Bilim Çevre,  Bilim İklim,  Çocuk Gündemi,  Deneme,  Ebeveyn,  Tartışma,  Toplum

Küresel Düşünebilmek


Nil Nehri boyunca yaşayan kabileler, yağmurun az yağdığı zamanlarda açlıktan kırılır, çok yağmur yağınca da nehrin kıyılarını su basar, köyler yerle bir olurdu. Her kabile, nehrin belli bir kısmına hakim olduğu için, doğal olarak nehrin yarattığı sorunlarla da başa çıkılamazdı.


Sağı solu belli olmayan nehri dizginlemenin bir tek yolu vardı: Nehir boyunca koca koca barajlar inşa etmek, yüzlerce kilometre uzunluğunda kanallar açmak… Bu da kabilelerin güçlerini birleştirmelerini ve ortak bir çaba içine girmelerini gerektiriyordu.


Binlerce yıl yaşanan bu sıkıntılar bir anda çözülmedi kuşkusuz. Kabileler yavaş yavaş bir araya gelmeye başladı önce; baraj ve kanallar inşa edip nehrin akışını düzenlediler ardından. Kıtlık yılları için tahıl rezervleri oluştu böylece. Nehir boyunca iletişim ve ulaşım ağına sahip oldular. Bu olay onları yekvücut yaptı. Ortak amaçlar, ortak duygular, ortak değerler gelişti aralarında. Birbirlerine karşı geliştirdiği empati, dayanışma, fedakarlık ve sevgi bağları eklendi bütün bunlara. Kendilerine geniş müşterekler sunan ulus devlet böyle doğdu. Millet oldular. Kitlesel bağlılıklar olarak tanımlanabilecek ılımlı milliyetçilik ulus devlete güç kazandırdı.

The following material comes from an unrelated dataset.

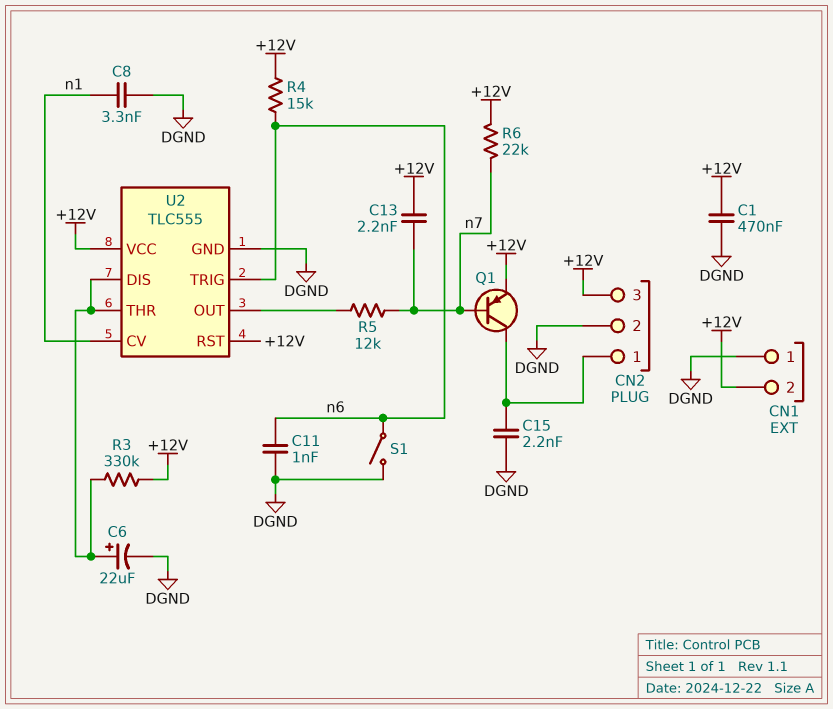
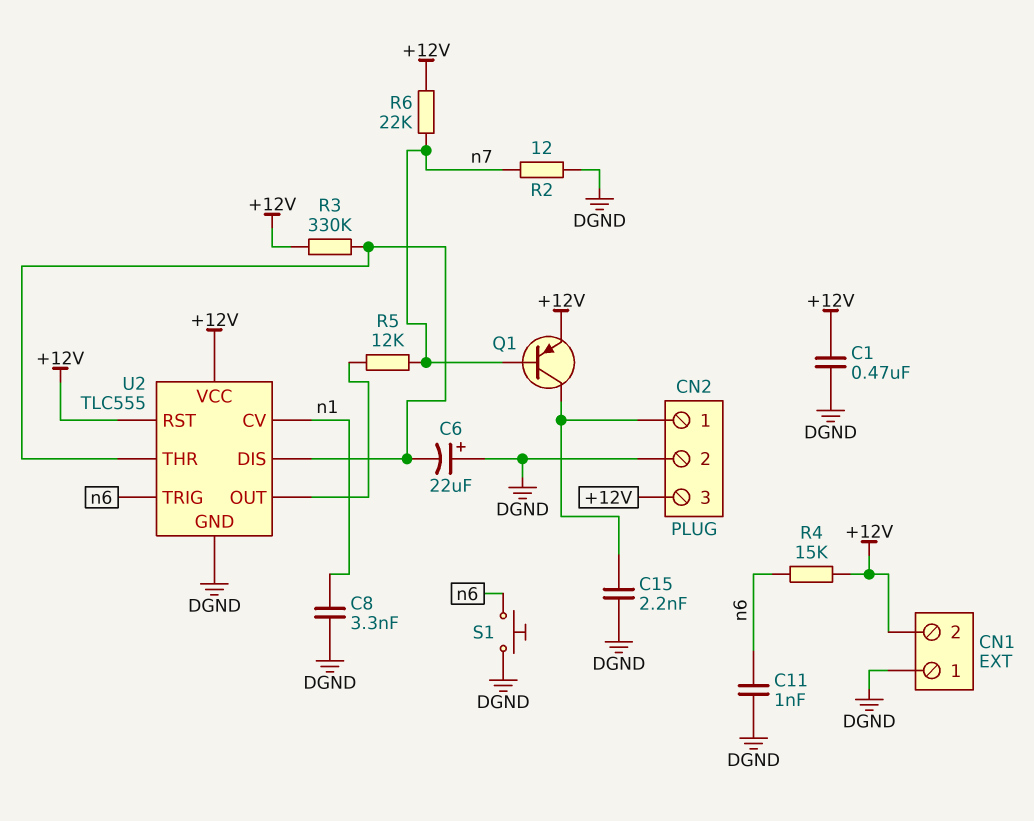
C6: 22uF (plus U2/DIS, minus DGND) -> 22uF (plus DGND, minus U2/DIS)
C13: 2.2nF (+12V, n7) -> none
R2: none -> 12 (DGND, n7)
S1: switch (DGND, n6) -> button (DGND, n6)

19. ve 20.yüzyılda milliyetçilik korkunç çatışmaların nedeni olsa da, çağdaş ulus devletler sağlık, eğitim ve sosyal yardım alanlarında geniş çaplı sistemler kurmayı başardı. Ulus devlet halkına güven ve refah sağladığı ölçüde halk bunun bedelini kanıyla, canıyla ödemeye hazırdı. Sorunun, ılımlı yurtseverliğin şöven milliyetçiliğe dönüşmesiyle başladığını söyleyebiliriz. Yani milletin her millet gibi eşsiz olduğuna inanmak yerine, üstün olduğu fikrinin yaygınlık kazanmaya başlamasıyla…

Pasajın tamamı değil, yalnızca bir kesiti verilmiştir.